I slightly change this recipe in accordance with the weather and the season. In winter it takes the form of a thick soup and during summer it looks more like a vegetable stew. I like to keep the flavor (you don’t mess with children’s favorite flavors. Never!) and slightly change texture and liquid amount.
Today you may find chickpeas (or garbanzo beans which is the same legume under a different name) in grocery stores and supermarkets usually dried or canned. Dried chickpeas in bulk are cheaper but they have to be relatively fresh, otherwise the older the chickpeas, the longer it takes to cook them. There are two main varieties. The smaller, variously colored called Desi and Kabuli, the larger light colored with a thin skin. I prefer dried chickpeas that are already peeled because I save at least half an hour of cooking time and I don’t like to waste my time removing the skins.
Chickpeas require soaking prior to cooking because it makes legumes more digestible, it decreases the cooking time and it reduces the anti-nutrients components making the minerals more available to our body. Leave the quantity you want to soak overnight with plenty of water because they will double in size for at least 8-10 hours (ideally 12-14 hours) and change the water once especially on hot summer days.
If you have leftover chickpea soup, you have two options. You may freeze it using plastic containers or in quart-size, durable freezer bags up to six months. Place in the refrigerator overnight in order to give the time to thaw nicely and there, you have a healthy effortless meal for rough and rushed days and nights. My favorite option though is to add water and some rice into the chickpea soup and serve it as dinner up to three days.
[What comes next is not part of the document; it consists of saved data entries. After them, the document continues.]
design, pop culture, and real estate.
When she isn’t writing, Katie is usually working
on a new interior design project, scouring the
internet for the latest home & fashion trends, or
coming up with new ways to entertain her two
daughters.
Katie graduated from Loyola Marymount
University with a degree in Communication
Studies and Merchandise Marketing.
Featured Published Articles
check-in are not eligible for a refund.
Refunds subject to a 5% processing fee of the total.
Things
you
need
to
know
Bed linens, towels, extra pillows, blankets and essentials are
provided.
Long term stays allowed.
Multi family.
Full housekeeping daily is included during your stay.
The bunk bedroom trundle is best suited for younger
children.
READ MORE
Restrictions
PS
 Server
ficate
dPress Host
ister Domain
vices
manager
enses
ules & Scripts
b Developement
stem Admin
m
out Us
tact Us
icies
Serve it with homemade toasted homemade country bread, Kalamata olives, and pickled vegetables.
Add salt and olive oil AT THE END. Huge mistake and a usual one for a newbie in cooking legumes. Salt slows the softening procedure and your chickpeas take forever to simmer. So salt should be added after the beans have softened. Olive oil gets added at the end as well because we don’t want the heat to degrade its healthy properties.
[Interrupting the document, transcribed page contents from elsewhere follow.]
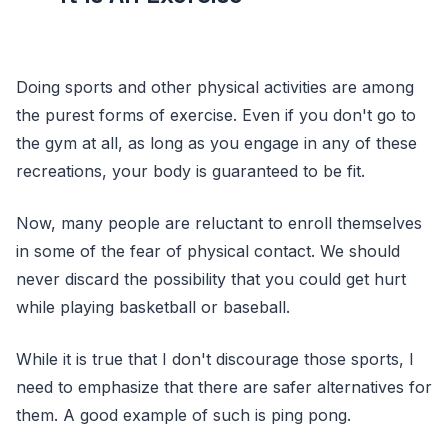
Doing sports and other physical activities are among
the purest forms of exercise. Even if you don't go to
the gym at all, as long as you engage in any of these
recreations, your body is guaranteed to be fit.
Now, many people are reluctant to enroll themselves
in some of the fear of physical contact. We should
never discard the possibility that you could get hurt
while playing basketball or baseball.
While it is true that I don't discourage those sports, I
need to emphasize that there are safer alternatives for
them. A good example of such is ping pong.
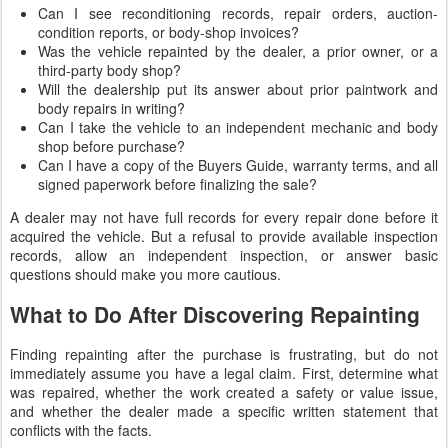
Can I see reconditioning records, repair orders, auction-
condition reports, or body-shop invoices?
Was the vehicle repainted by the dealer, a prior owner, or a
third-party body shop?
Will the dealership put its answer about prior paintwork and
body repairs in writing?
Can I take the vehicle to an independent mechanic and body
shop before purchase?
Can I have a copy of the Buyers Guide, warranty terms, and all
signed paperwork before finalizing the sale?
A dealer may not have full records for every repair done before it
acquired the vehicle. But a refusal to provide available inspection
records, allow an independent inspection, or answer basic
questions should make you more cautious.
What to Do After Discovering Repainting
Finding repainting after the purchase is frustrating, but do not
immediately assume you have a legal claim. First, determine what
was repaired, whether the work created a safety or value issue,
and whether the dealer made a specific written statement that
conflicts with the facts.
Important! Simmer over medium-low heat because that’s how the chickpeas will be evenly cooked and flavors will be mixed. A rolling boil will make the outsides mushy and the insides undercooked.
One tablespoon of flour is more than enough to add that creamy, thick texture we usually enjoy in dishes like this. You may avoid it and make it gluten free but I strongly recommend it when you want that hearty, extra comforting feeling of a soup. I usually skip that ingredient in my summer version of that recipe which looks like a stew.
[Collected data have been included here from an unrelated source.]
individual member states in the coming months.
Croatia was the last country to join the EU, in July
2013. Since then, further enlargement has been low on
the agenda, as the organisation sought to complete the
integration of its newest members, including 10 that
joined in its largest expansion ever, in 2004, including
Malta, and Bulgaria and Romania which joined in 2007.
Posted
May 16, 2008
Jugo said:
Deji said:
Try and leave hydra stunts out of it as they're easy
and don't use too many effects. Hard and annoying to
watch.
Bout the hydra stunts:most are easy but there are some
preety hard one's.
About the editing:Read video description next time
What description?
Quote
- 300g (10,5 oz) or 1 ½ cup dried chickpeas (preferably peeled)
- 1 onion finely chopped
- 2 lemons (the juice)
- 1 teaspoon oregano
- 1 tablespoon flour
- ⅓ cup of olive oil
- 2 bay leaves
- Salt, pepper
- Sort and rinse chickpeas thoroughly. Leave them overnight in a bowl with plenty of tap water, ideally 12-14 hours. Strain the chickpeas and rinse well using your hand to remove the skins.
- Place them in a pot and bring to boil for 2-3 minutes. Strain and rinse well under tap water. Remove the skins and clean the pot. Repeat the boil-strain-rinse procedure once more.
- In the same pot over medium-high heat add the chickpeas and water enough to cover them, more or less 1,5’’ (4cm) over the surface of chickpeas. Add the onion, the oregano, the bay leaves and simmer over medium-low heat until tender. Cooking time depends on the product but it takes usually 1 hour. Add more water if needed.
- A few minutes before chickpeas are cooked add salt (1 teaspoon is enough) and olive oil. In a small bowl mix the lemon juice and the flour and stir until smooth. Add some chickpea broth and stir again. Pour the mixture slowly into the pot and stir gently for 2-3 minutes until the soup thickens. Season to taste. Remove from heat and serve hot.
Enjoy your Mediterranean chickpea soup with a glass of white wine!